From “Coosa”

To be a bride of my own lamentation
I wear a dress not of time’s poisoned quills
but feathers of discontent — kingfishers
ghosting in cornstalks, my field of frozen flutes.
The edge of descent, digression’s highway
brings a particulate ash to my mouth,
starry metals of the meadow’s cold snap,
ravens in the sycamore scorched to black.
I follow their echo’s loop and chase.
I master the map of never, raft
its fragments, mouth the brightness of human’s
leftover snow, details of fever-clouds
where the convent dissolves in violence.
I wear the canyon like a blank eye,
lay before the never-returning light
my silhouette, fossil of the drowned town’s scroll.



Here, where your ghost is always departing
the ebb and flow of terrestrial tides,
I follow your echo’s loop and chase,
vortex streets of a cylindrical sound
infinite in its arrangements of light.
The evening veil, a partial reveal — 
how I appear to myself looking past
this fact of being underway. Each day
I stow my earthen materials
in preparation for the never-end.
In the snapshot of my dead friend, hanging
in the room where loved ones refuse return:
a gradual reduction of color.
Running out of time, neck-deep in water,
we knew no one was coming to help us
in the same way one denies language
to come from a picture.
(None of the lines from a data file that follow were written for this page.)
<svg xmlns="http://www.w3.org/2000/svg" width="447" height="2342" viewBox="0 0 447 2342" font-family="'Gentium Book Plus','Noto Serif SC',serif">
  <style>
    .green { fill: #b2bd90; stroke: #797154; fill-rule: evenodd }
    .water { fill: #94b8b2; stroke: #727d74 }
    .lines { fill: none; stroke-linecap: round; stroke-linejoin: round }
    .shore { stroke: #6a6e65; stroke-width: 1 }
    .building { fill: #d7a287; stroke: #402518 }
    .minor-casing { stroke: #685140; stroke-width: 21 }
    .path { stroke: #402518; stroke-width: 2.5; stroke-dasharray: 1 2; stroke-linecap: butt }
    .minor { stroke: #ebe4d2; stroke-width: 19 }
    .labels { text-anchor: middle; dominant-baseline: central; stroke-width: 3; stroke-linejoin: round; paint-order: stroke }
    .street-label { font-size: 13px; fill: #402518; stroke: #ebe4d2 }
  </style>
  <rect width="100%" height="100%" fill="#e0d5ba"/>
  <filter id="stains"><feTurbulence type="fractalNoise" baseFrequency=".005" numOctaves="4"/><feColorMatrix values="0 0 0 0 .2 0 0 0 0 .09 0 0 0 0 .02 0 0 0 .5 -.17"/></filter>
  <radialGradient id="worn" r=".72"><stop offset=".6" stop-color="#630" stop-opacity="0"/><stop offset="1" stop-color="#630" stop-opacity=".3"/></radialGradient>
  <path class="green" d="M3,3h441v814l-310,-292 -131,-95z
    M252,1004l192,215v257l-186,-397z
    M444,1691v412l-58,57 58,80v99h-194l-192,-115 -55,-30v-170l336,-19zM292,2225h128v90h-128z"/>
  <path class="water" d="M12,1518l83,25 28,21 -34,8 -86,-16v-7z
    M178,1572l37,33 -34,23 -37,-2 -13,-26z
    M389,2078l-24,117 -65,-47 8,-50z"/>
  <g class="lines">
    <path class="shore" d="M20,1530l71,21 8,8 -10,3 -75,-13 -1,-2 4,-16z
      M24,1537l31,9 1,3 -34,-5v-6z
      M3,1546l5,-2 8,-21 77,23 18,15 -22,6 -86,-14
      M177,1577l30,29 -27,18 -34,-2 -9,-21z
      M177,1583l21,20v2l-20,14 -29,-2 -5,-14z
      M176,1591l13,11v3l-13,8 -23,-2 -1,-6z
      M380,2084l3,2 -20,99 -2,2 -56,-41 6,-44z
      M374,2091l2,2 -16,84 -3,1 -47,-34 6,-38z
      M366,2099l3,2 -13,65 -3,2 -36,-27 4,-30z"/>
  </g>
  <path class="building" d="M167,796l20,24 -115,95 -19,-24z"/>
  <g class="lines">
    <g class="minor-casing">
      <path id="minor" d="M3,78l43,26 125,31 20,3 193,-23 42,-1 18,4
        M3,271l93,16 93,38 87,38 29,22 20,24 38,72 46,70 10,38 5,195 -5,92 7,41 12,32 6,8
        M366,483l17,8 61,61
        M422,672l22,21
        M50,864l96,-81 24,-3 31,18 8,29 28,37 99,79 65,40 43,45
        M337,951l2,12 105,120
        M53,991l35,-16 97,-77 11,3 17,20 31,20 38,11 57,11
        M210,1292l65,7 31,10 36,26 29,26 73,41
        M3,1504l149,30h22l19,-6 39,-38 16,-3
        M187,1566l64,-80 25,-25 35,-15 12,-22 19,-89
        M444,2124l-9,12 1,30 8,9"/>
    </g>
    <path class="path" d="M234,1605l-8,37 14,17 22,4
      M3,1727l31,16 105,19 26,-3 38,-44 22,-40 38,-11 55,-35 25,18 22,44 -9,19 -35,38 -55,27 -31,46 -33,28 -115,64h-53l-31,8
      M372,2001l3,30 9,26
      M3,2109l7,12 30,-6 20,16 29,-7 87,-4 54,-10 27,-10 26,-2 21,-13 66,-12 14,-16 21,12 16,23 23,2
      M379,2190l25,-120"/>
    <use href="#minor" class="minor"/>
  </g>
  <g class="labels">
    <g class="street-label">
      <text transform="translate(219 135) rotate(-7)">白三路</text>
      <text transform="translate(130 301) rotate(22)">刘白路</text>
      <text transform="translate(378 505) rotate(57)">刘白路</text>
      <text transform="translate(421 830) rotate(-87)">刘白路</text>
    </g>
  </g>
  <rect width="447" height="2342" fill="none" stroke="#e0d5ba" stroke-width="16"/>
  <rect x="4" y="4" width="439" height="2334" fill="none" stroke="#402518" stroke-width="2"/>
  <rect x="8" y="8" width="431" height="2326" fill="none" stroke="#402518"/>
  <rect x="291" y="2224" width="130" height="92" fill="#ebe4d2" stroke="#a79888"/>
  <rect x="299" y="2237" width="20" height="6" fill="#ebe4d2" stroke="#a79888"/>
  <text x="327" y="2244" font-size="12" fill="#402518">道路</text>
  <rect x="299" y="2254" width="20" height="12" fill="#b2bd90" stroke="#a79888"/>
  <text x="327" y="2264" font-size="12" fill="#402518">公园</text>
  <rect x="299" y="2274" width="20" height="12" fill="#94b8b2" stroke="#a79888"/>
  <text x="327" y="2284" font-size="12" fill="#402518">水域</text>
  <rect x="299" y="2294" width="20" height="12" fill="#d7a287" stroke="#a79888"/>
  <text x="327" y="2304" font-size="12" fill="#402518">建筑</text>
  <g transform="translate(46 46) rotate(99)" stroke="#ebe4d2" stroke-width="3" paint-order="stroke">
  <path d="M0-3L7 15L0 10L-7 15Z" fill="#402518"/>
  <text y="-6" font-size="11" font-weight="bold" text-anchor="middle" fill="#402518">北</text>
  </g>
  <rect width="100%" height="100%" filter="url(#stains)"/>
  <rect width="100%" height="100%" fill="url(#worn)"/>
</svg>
I imagine
love a revelation, not of mind — 
the blue gauze of planetary motion — 
a tone-on-tone painting of a body
floating on the sea’s shifting horizons.
It is a question of legibility.
When I became tired of depicting
poetry, I became aware of
another kind of plane, the kind
good for dwellings and their narrative escape.
Here children sit up all night by the flames — 
the orphan boy from blood-stained pottery
who singed his head and burned out both his eyes.
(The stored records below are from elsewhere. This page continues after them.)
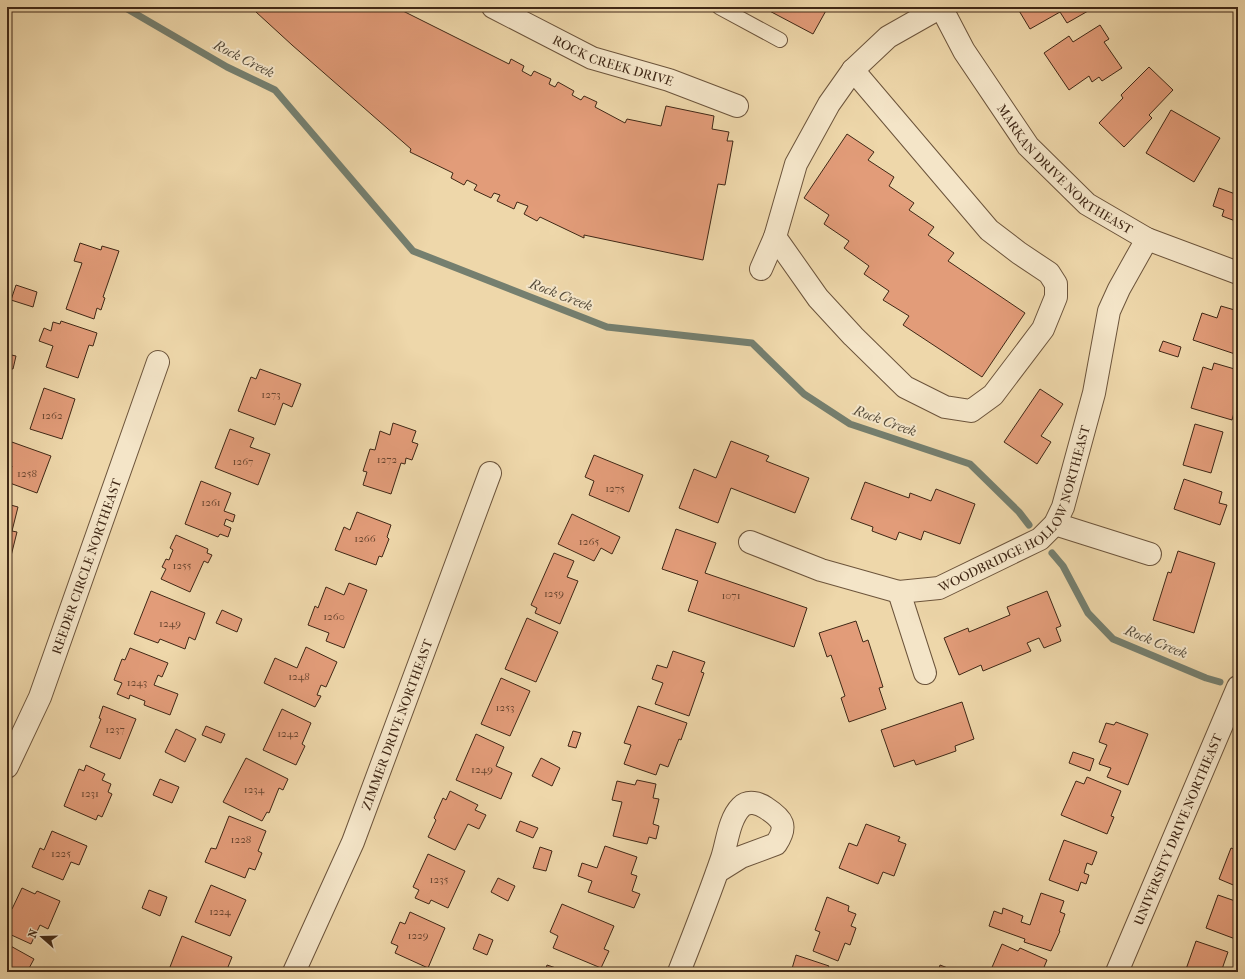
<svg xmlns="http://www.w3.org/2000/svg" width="1245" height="979" font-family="'IM FELL French Canon',serif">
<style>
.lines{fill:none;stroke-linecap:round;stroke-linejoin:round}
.stream{stroke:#757f6f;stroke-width:7}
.building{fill:#e29c79;stroke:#402816}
.service-casing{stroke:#6c543b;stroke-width:16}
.minor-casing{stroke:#6c543b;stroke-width:24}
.service{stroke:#f4e5c8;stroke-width:14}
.minor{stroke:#f4e5c8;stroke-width:22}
.labels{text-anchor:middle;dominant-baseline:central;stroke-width:4;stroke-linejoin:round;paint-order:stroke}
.number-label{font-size:11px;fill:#68452f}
.street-label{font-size:13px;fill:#402816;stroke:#f4e5c8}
.water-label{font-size:14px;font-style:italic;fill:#564c3b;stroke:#f4e5c8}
</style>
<rect width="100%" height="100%" fill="#eed7aa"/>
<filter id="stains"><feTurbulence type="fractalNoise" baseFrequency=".005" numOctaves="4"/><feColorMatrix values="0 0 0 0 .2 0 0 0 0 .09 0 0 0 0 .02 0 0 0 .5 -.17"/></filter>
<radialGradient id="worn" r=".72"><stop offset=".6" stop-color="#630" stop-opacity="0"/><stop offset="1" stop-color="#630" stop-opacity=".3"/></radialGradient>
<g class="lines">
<path class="stream" d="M124,7L227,67L275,90L413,251L607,327L752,343L804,394L850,424L970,464L1019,512L1029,525
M1052,553L1063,566L1088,613L1113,639L1206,678L1220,682"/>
</g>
<path class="building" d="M254,7H395L509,64L511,59L524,66L522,71L531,76L534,71L551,79L549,84L555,87L558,82L574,91L572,95L581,100L584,96L597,102L595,107L625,123L627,119L661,126L666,106L714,116L712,129L729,132L727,141H733L725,185L718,184L703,260L584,235V238L540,217L537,221L524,214L528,206L517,202L514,209L497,201L500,195L494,193L491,198L474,190L477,185L467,180L464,185L451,178L453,173L410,152L411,149L292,45L256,12L257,10Z
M762,7H828L813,34Z
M1022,7H1095L1067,23L1060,12L1030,29L1018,9Z
M1100,25L1109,39L1104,42L1122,68L1102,81L1099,77L1092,82L1089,76L1069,90L1044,53L1069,36L1073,42Z
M1149,67L1173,90L1149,115L1152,118L1124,147L1099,123L1123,98L1121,95Z
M1171,110L1220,138L1194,182L1146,153Z
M847,134L874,152L868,160L894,177L889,186L914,203L909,210L934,227L928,235L954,253L948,261L1025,313L982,377L903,325L909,316L883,300L889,291L864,274L869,266L844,248L849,241L824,224L829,215L804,198Z
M1219,188L1238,195V222L1222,216L1224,210L1213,206Z
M80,243L101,250L102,246L119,251L103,297L105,298L101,310L97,308L94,319L66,309L82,263L74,261Z
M16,285L37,292L33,307L11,300Z
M1221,306L1238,311V355L1193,340L1202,313L1217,318Z
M61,321L97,333L93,346L89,345L78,378L46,367L53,346L39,341L44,328L51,331L53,322L60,324Z
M1163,341L1181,347L1178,357L1159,351Z
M7,354L16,356L13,369L7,368Z
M1214,363L1238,370V398L1232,420L1191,408L1203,367L1212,370Z
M260,369L301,384L292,407L283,403L275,425L238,411L251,377L256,379Z
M44,388L75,399L62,439L30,429Z
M1040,389L1063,404L1041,436L1051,442L1037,464L1004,442Z
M393,423L416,431L412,442L418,444L412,460L406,458L405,464L401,463L391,494L363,485L367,472L363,471L370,449L375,450L380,431L390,435Z
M1195,424L1223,432L1211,473L1183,465Z
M230,429L254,438L250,447L270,454L258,485L215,468Z
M9,441L51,456L37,493L7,482L12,466L7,464Z
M731,441L769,456L766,461L809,478L795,513L731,488L718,523L679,508L694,469L716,478Z
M594,455L643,475L629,512L589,495L594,481L585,477Z
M1184,479L1222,492L1219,503L1227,505L1220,525L1174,509Z
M201,481L231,493L224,511L235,515L233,522L226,519L224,525L231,528L228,537L220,534L218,537L185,524Z
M865,482L909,498L910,493L931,501L936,489L975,504L960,544L924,531L921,540L899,532L896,540L872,531L873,527L851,519Z
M7,504L18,507L12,531L17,532L11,556L7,555Z
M357,512L391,525L387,537L389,539L382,557L379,556L376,565L335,550L344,527L350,530Z
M572,514L620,537L612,554L601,548L594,561L558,544Z
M676,529L716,543L705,573L807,608L794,647L688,611L698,581L662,569Z
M176,535L208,549L207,553L212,555L208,563L204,561L190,592L161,579L166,569L162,567L166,559L169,560L173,550L170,548Z
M1178,551L1215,563L1194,633L1153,620L1168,572L1171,573Z
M554,553L574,561L567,577L578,581L560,624L535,613L537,608L531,605Z
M349,583L367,590L344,648L326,641L329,633L308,625L315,606L318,608L326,587L344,595Z
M151,591L205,613L195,640L189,637L185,649L160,639L158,643L134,634Z
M1047,591L1061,626L1056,628L1061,641L1044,648L1039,638L1027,643L1031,651L983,671L981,665L959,675L944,638L968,628L969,632L1010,615L1007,607Z
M222,610L242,619L237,632L216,623Z
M527,618L558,632L536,682L505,669Z
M856,621L863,642L868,640L883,687L879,688L886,709L849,722L841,698L845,696L831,655L827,657L819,633Z
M306,647L337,662L326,687L321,685L317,695L321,696L315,707L264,683L275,658L297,668Z
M130,648L168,663L162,677L158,675L154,685L178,694L170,715L144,705L145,701L130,695L129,699L117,694L122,683L114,680L122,659L125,660Z
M673,651L705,662L701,672L704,673L689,716L655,704L663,683L652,679L657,665L667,668Z
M501,678L530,691L510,736L481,724Z
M962,702L974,739L955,746L956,751L916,765L914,760L894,767L881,730Z
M103,706L136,719L120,759L90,747L101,719L99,718Z
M638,706L687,723L681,740L679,739L668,767L660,764L656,775L624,764L631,745L624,743Z
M282,709L311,723L302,744L305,746L296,765L263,750Z
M1116,722L1148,734L1128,785L1107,777L1111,768L1099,764L1107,745L1099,742L1106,723L1114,725Z
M206,726L225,734L221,743L202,735Z
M176,729L196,739L185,762L165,752Z
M573,731L581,733L576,748L568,746Z
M476,734L504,747L496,766L512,773L501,799L456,780Z
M1073,752L1094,759L1090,771L1069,763Z
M246,758L288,779L283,790L279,788L269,813L267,812L262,821L223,802Z
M541,758L560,768L552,786L532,776Z
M86,765L105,774L102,780L111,784L108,792L112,794L102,817L98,815L96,820L64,806L79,769L84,771Z
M1087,777L1121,791L1111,816L1114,817L1107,834L1061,815L1076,781L1084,784Z
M160,779L179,787L172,803L153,795Z
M637,780L656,784L653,798L659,799L653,824L659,826L656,839L649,837L647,844L613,836L622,802L612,800L617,781L635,785Z
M450,791L478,805L475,810L486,815L479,829L468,824L455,850L428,837L436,820L434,818L443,798L446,800Z
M229,816L266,831L258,851L262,853L255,870L249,868L245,878L205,862L211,848L216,849Z
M520,821L538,828L533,838L516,831Z
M866,824L900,837L898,841L906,844L894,876L883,872L878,884L839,868L849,843L857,846Z
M52,831L87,846L79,865L71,862L63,880L32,867L40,848L44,850Z
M1064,840L1097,852L1092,865L1087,863L1084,873L1089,875L1086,884L1081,882L1078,891L1049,880Z
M1238,845V887L1219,879L1231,848L1236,850Z
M605,846L637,857L631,874L637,876L632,891L640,894L634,908L588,892L592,881L578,876L582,863L597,868Z
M540,847L552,851L546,871L533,868Z
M428,854L465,871L448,908L431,900L429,904L415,898L419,890L413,887Z
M498,878L515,886L508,901L491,892Z
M211,885L246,900L230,936L195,922Z
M22,888L35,894L37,891L60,901L48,929L40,925L31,944L7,933V907L12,909Z
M149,890L167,897L160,916L142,908Z
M1041,893L1064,901L1060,912L1065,914L1059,931H1060L1051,951L1024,942L1025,939L989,926L994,911L1002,914L1003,908L1023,916L1021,922L1030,925Z
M1218,895L1238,902V940L1206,928Z
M827,897L849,906L848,911L856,914L851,926L856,928L850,945L845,943L838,961L813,951L820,932L815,930Z
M562,904L614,926L604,949L609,951L601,968L553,948L558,936L550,932Z
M410,912L445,928L428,968L395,953L398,946L391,943L400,922L405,924Z
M479,934L493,940L487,955L473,949Z
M182,936L232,957L226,972H183L170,967Z
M1196,941L1228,952L1221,972L1211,969L1210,972H1185Z
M7,944L34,959L27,972H7Z
M1002,944L1018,951L1020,948L1047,960L1042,972H990Z
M796,955L829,966L827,971L831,972H791Z
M547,965L568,972H545Z
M940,965L958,972H938Z"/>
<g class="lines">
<g class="service-casing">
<path id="service" d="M719,7L780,40"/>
</g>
<g class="minor-casing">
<g id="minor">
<path id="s1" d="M493,7L592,58L669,80L737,106"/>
<path id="s2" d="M941,7L964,51L1028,146L1087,204L1147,239L1238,273"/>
<path d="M775,237L818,298L853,336L905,387L945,407L971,411L993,395L1043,329L1056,297V284L1049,273L1019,253L989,230L853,70"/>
<path d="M761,269L775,237L796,164L829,104L853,70L888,37L941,7"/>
<path d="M1055,524L1150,554"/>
<path id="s3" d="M750,542L821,570L899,592L939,588L1040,539L1055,524L1063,507L1094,393L1109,311L1119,289L1147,239"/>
<path d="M899,592L925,673"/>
<path id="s4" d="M7,767L40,697L158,362"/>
<path id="s5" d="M294,972L353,842L490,473"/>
<path d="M679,972C694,934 709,896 722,858C727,843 729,819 741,807C748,800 759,803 766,808C783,819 788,826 776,844L741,857L717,872"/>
<path id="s6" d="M1117,972L1238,687"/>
</g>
</g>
<use href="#service" class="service"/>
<use href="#minor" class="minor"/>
</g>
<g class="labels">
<g class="number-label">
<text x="271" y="394">1273</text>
<text x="52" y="415">1262</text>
<text x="387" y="459">1272</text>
<text x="243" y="461">1267</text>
<text x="27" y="473">1258</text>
<text x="615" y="488">1275</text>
<text x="211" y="502">1261</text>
<text x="365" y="538">1266</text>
<text x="589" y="541">1265</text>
<text x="182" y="565">1255</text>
<text x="554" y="593">1259</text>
<text x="731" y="595">1071</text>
<text x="334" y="616">1260</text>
<text x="170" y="623">1249</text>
<text x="299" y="676">1248</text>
<text x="137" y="682">1243</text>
<text x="505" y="707">1253</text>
<text x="115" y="729">1237</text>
<text x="288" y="733">1242</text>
<text x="482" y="769">1249</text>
<text x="254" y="789">1234</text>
<text x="90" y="793">1231</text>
<text x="241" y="839">1228</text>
<text x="61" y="853">1225</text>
<text x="439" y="879">1235</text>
<text x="220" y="911">1224</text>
<text x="418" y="935">1229</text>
</g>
<g class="street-label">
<text stroke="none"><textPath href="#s1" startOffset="132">ROCK CREEK DRIVE</textPath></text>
<text stroke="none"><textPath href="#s2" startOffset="207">MARKAN DRIVE NORTHEAST</textPath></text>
<text stroke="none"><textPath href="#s3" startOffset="316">WOODBRIDGE HOLLOW NORTHEAST</textPath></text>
<text stroke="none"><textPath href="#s4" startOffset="216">REEDER CIRCLE NORTHEAST</textPath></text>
<text stroke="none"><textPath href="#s5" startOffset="268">ZIMMER DRIVE NORTHEAST</textPath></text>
<text stroke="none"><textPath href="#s6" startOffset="155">UNIVERSITY DRIVE NORTHEAST</textPath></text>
</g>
<g class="water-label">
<text transform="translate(244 59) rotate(27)">Rock Creek</text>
<text transform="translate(561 295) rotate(21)">Rock Creek</text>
<text transform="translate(885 421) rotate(20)">Rock Creek</text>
<text transform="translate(1156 642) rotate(22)">Rock Creek</text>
</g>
</g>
<rect width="1245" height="979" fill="none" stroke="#eed7aa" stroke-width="24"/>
<rect x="8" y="8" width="1229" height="963" fill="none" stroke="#402816" stroke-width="2"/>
<rect x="12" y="12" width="1221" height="955" fill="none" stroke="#402816"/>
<g transform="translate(42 937) rotate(290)" stroke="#f4e5c8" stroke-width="3" paint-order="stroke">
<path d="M0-3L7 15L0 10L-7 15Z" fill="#402816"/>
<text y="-6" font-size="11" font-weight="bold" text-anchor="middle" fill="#402816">N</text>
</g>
<rect width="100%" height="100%" filter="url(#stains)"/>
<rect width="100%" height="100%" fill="url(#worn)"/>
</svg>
That was your life, a prefix for fire.
Spider will weave a ladder to your heart,
it is said, even though you are sleeping,
intoxicated by abandonment,
a bitter wind reminiscent of a wave.



In the last days of my marriage to god,
I wandered his spiraled library
to read in the dark blank imprints of trees.
Relentless navigation through the stacks
of shell-tempered mortuary offerings,
sandstone saws recovered from the caves.
I lingered on the stairs of the convent
to write these things, to recollect myself.
Around midnight the mountains returned.
The clouds dispersed into semicolons
and I with them, into a new language,
its boat temporary, invisible.
I knew I would be traveling like this
for centuries. This was my first attempt
at vanishing. I would return before
anyone noticed poems to be found
in the forest, not the mind.
There’s a canyon between this version of me
and the shadow in the corner that is mine.
I wear this canyon like a blank eye.